Peggy on the Scooter – Mad Men
This isn’t even a scene. It’s really just a shot. But in a season with numerous dramatic highs, it was one of a number of scenes which continue to prove that a great drama series is willing and able to be as funny as any comedy on television. While there are a number of other options, including a background body removal and Joan and Peggy’s tremendous conversation in the finale, there is something so simple and so genius about Peggy’s circular diversion that I just can’t get it out of my head. (Thanks to Misanthropy Central for the GIF)
Pizza Throw – Breaking Bad
That this was completed in a single shot is the single greatest cinematic achievement in Bryan Cranston’s career. It was the purest representation of Walter’s anger and frustration, the sort of moment which makes the character seem precisely as pathetic as he needs to be for the series to truly work. It is not perhaps a scene loaded with great significance, and the series has more thrilling moments later in its tremendous third season, but this singular feat of aerodynamics said more than any pizza-related scene in the post-Teenage Mutant Ninja Turtles era.

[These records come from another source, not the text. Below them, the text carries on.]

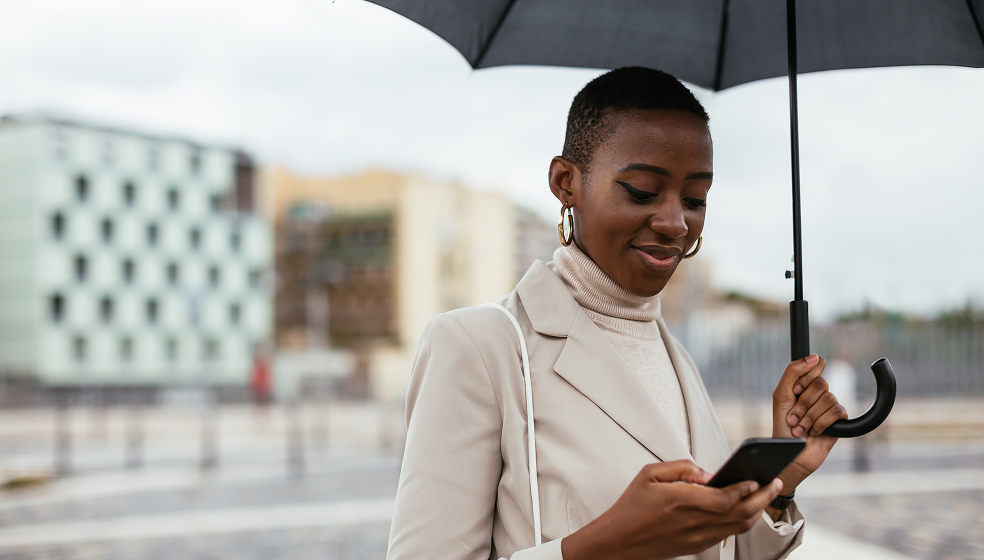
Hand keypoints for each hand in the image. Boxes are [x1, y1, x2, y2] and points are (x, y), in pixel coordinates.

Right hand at [561, 460, 783, 559]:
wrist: (619, 542)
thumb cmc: (631, 506)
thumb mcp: (648, 474)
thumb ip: (681, 467)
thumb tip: (707, 473)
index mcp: (681, 501)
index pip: (724, 498)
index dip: (746, 489)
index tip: (758, 478)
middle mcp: (693, 522)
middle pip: (740, 513)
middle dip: (762, 498)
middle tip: (774, 483)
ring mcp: (697, 537)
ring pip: (738, 526)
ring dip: (757, 511)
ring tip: (766, 494)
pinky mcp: (697, 546)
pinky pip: (727, 534)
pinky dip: (742, 521)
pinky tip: (746, 509)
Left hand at [772, 354, 848, 491]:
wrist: (791, 453)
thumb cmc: (783, 426)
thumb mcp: (781, 395)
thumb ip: (793, 372)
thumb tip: (815, 356)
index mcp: (803, 384)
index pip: (815, 365)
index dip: (804, 379)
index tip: (794, 392)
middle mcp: (817, 393)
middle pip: (821, 383)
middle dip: (804, 403)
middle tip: (794, 417)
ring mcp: (829, 406)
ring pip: (828, 398)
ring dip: (810, 416)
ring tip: (801, 428)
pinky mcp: (840, 420)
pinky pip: (838, 411)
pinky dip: (822, 423)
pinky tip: (814, 432)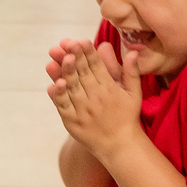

Ron Swanson vs. A Puppy – Parks and Recreation
This is a tough call. On the one hand, there are a good dozen Ron Swanson scenes that should be here, and I’m hopeful they will emerge in the comments. And many of those moments happened within “Telethon,” a season highlight. However, there was just something about that cold open which combined my unabashed love for Ron Swanson with my unabashed love for puppies. Throw in Aziz Ansari doing his best puppy voice, and I just melt every single time. (Thanks to F**kYeahRonSwanson for the GIF).
Now it’s your turn – what were your favorite scenes of 2010? Mine tended to lean towards the comic or the musical, but I want to make note that more dramatic scenes are absolutely desirable. Try to limit yourself to a few selections, but the more the merrier!